_ASSIGNMENT_
Give again, word for word, each line below starting at the one that contains "crime various capacities. That’" and ending at the one that contains "cheap said. What we do know i".

_AVAILABLE RECORDS_
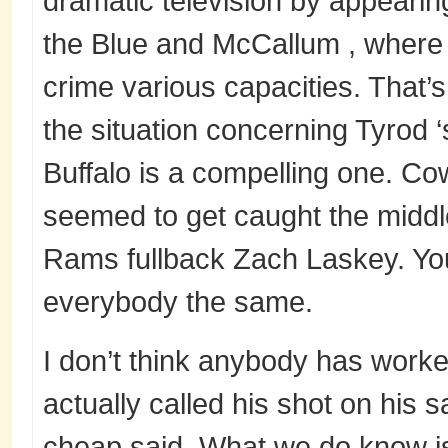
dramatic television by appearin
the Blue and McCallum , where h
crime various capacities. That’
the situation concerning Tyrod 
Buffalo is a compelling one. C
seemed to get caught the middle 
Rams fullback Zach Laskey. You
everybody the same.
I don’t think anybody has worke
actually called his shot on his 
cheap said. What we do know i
* * *
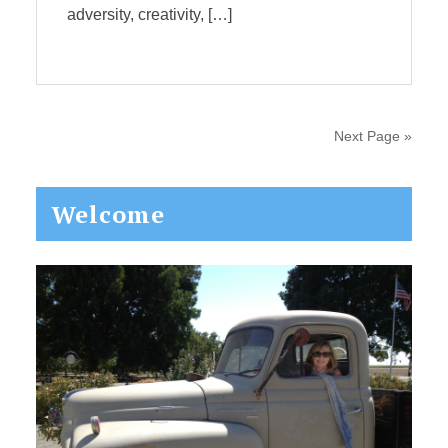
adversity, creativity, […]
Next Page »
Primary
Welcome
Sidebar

_OUTPUT FOR THIS TASK_
crime various capacities. That’
the situation concerning Tyrod 
Buffalo is a compelling one. C
seemed to get caught the middle 
Rams fullback Zach Laskey. You
everybody the same.
I don’t think anybody has worke
actually called his shot on his 
cheap said. What we do know i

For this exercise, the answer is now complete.